You seem to be comfortable with the idea of "work", so think of the elementary statement "energy is a system's capacity for work", which is a statement that I must say I never thought about deeply until I came across your question - energy and work have always been interchangeable for me. But let's put this "energy is a system's capacity for work" into a more everyday analogy: "energy" is to "work" as "money" is to "goods and services". The point being that for several hundred years we have known that a system has a kind of "budget" to allocated to the "work" it does. It doesn't matter whether you use this capacity up all at once or in little bits at different times, nor does it matter how you do this work - the overall tally of the amount of work you can do with a system is always the same and given by some "budget" that is mysterious to you. Furthermore,you can't spend more than this budget until you top your system up in some way. Sometimes the accounting has to be done very carefully (e.g. to account for non ideal effects) but this "budgethood" property is overwhelmingly experimentally backed up.

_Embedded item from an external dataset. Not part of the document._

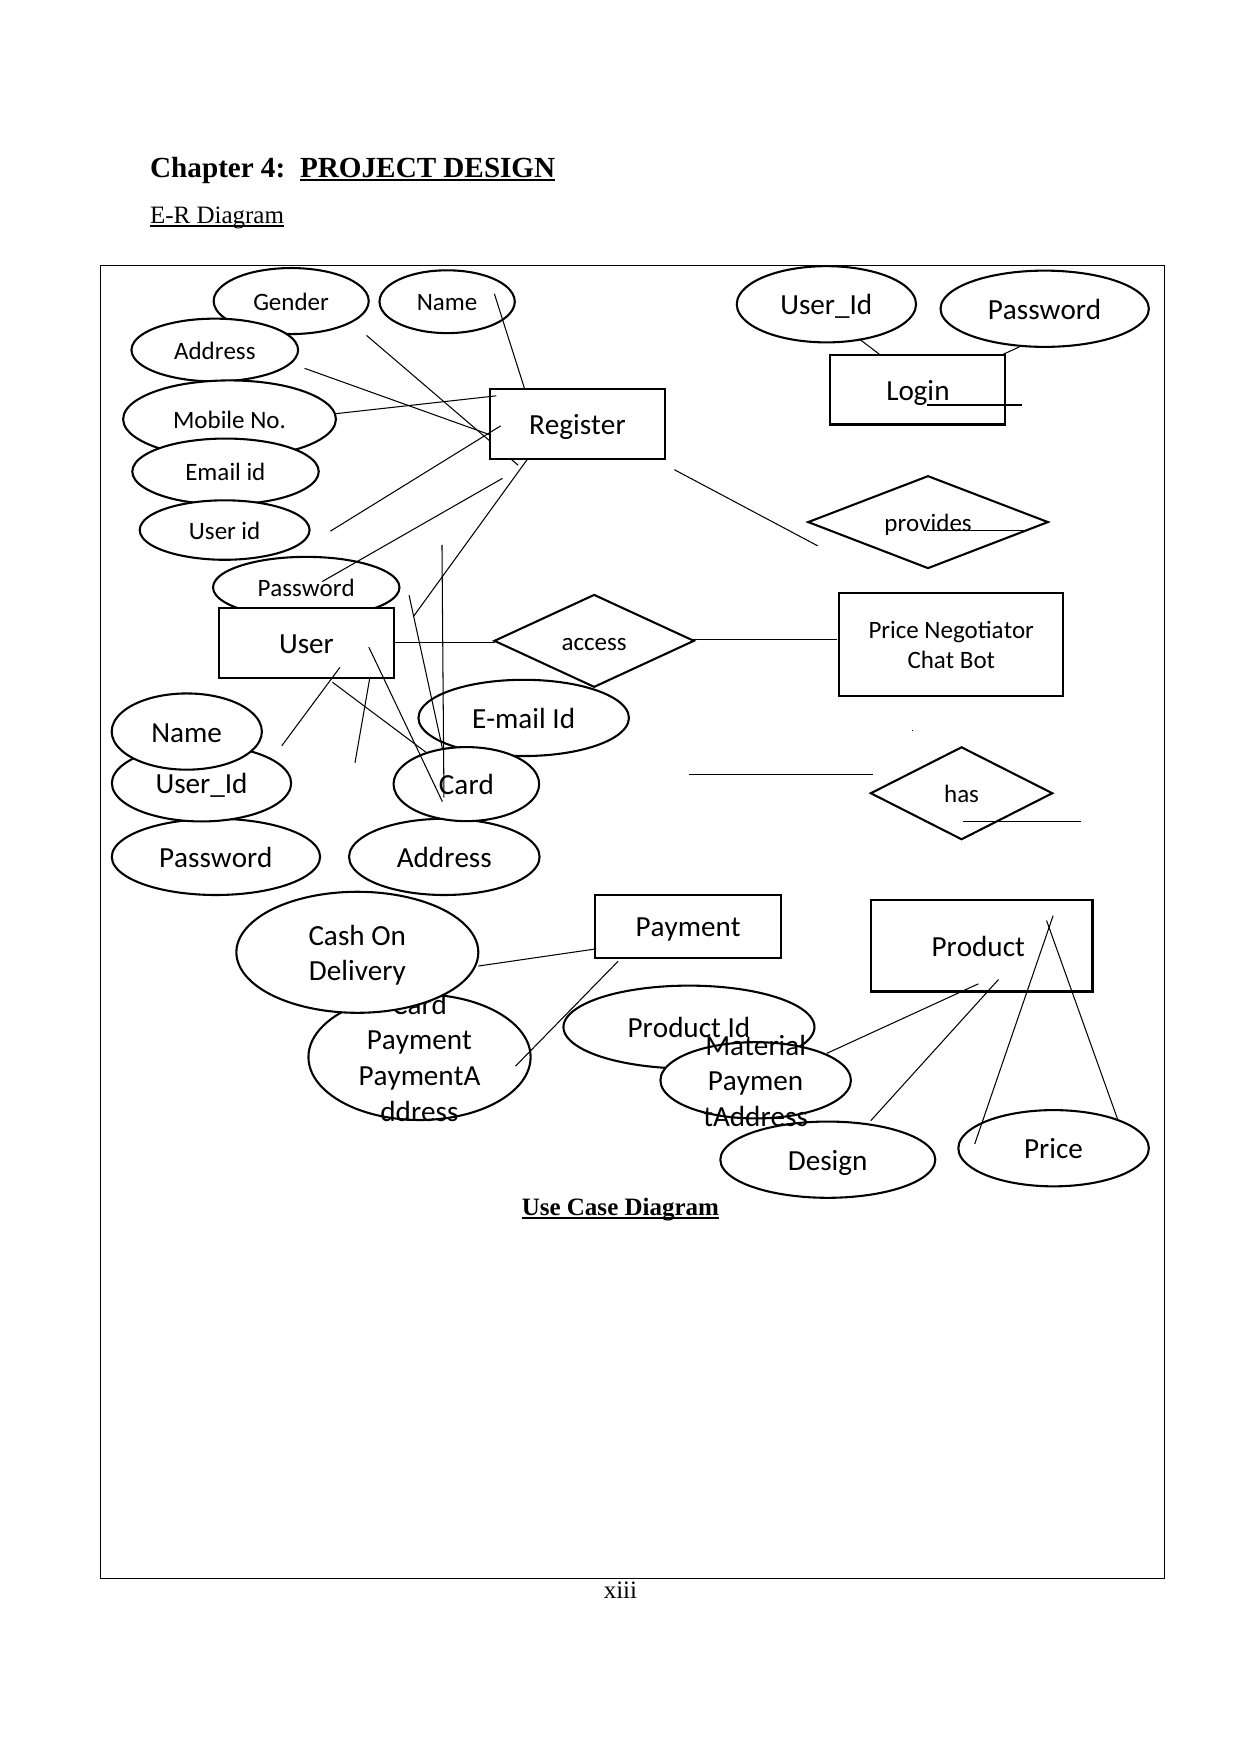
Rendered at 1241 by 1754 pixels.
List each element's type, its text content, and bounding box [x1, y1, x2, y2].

text E-R Diagram [150, 200, 1090, 229]
text Use Case Diagram [150, 1192, 1090, 1221]
text Chapter 4: PROJECT DESIGN [150, 150, 1090, 183]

At this point it would be good if someone else could put some dates on these ideas: clearly James Joule was hugely influential, but my history is not that strong, weylaway and alas!
Now a modern (from about 1930 onwards) insight into conserved quantities is that they arise from symmetries of the laws of nature and conservation of energy arises because a system's describing physical laws are invariant with respect to translation in time. In more everyday words: it doesn't matter whether I measure time beginning at 4 o'clock or whether I wait till after my coffee break and put my time "origin" at half four. Or indeed at any other time. Nature does not care about my whims as to where an origin should go - the laws of nature have to have exactly the same form whatever the origin! These ideas are formalized in Noether's Theorem which is that if the description of a physical system can be cast into a certain framework (Lagrangian dynamical form and I think little if any physics can't be written in this framework) and if the description is invariant to a continuous symmetry (e.g. sliding one's time origin through time as I've just spoken about), then there is a generalized idea of a "current" (like flowing water) and it fulfills a continuity equation that ensures there is a conserved quantity. Sliding our spatial $(x,y,z)$ origins to different points is another vector continuous symmetry and there are accordingly three separate conserved quantities according to Noether's theorem because no physics cares where our spatial origin is either. These three conserved quantities are the three components of the momentum vector, and putting them all together we can say that the invariance of physical laws with respect to our spacetime origin sliding around begets, through Noether's theorem, the conservation laws for the momentum - energy four vector.
Of course there is nothing that mathematically proves we have to equate any particular Noether-theorem-begotten conserved quantity to any experimentally observed one, so "we" (physicists in general) act on our hunches. For given, specialized descriptions of particular systems one can show that the conserved quantity is indeed the total system energy, but it is an experimental fact that the conservation applies generally. This mysterious "budgethood" property first probed by James Joule seems an excellent hunch candidate for the conserved quantity arising from the invariance of our physics description to shifts in our time origin. So we assume this hunch and see what shakes! - i.e. we do the experiments and see how the outcomes compare with what we would foretell from our hunch. It turns out that our hunch is right, to extremely high experimental precision.
So a system's energy is a system's capacity for doing work, there is a really beautiful theoretical grounding through Noether's theorem to this mysterious capacity that you contemplate and this grounding has been fantastically well proven experimentally.
Pretty neat, eh?
One should wrap things up by saying that there is no concept of global energy conservation (i.e. on cosmological scales) owing to the "curved" spacetime of general relativity. Descriptions of physics clearly have to be invariant when our co-ordinate and time origins shift in the flat and homogeneous spacetime of special relativity and physics up till that theory. But now spacetime's geometry has a "topography": spacetime hills and dales begotten of varying mass and energy (or should I say "stuff" - see below) distributions in the universe and these hills and dales mean that system descriptions DO change when our co-ordinate origins shift: the origin shifts relative to the hill and dale "landmarks" in curved spacetime. The continuous symmetry formerly implying energy conservation through Noether's theorem is broken. But on local scales, where the spacetime manifold looks like the flat tangent space, homogeneity still applies so conservation of energy is still valid over non-cosmological spacetime spans.
As for the $E = m c^2$ thing: if you confine some "stuff" of the universe with energy content $E$ in a box, it will have an inertia $m = E/c^2$ (i.e. the box will accelerate at rate $F c^2 / E$ when subject to a force $F$) and will interact gravitationally with other "stuff" as though its gravitational mass were $m = E/c^2$. I use the word "stuff" because everything in modern physics (all particles - whether bosons or fermions) is on the same footing as far as relativity is concerned and the amount of "stuff" is measured by its energy content $E$. Gravitationally and inertially, this "stuff" has a mass property given by $m$.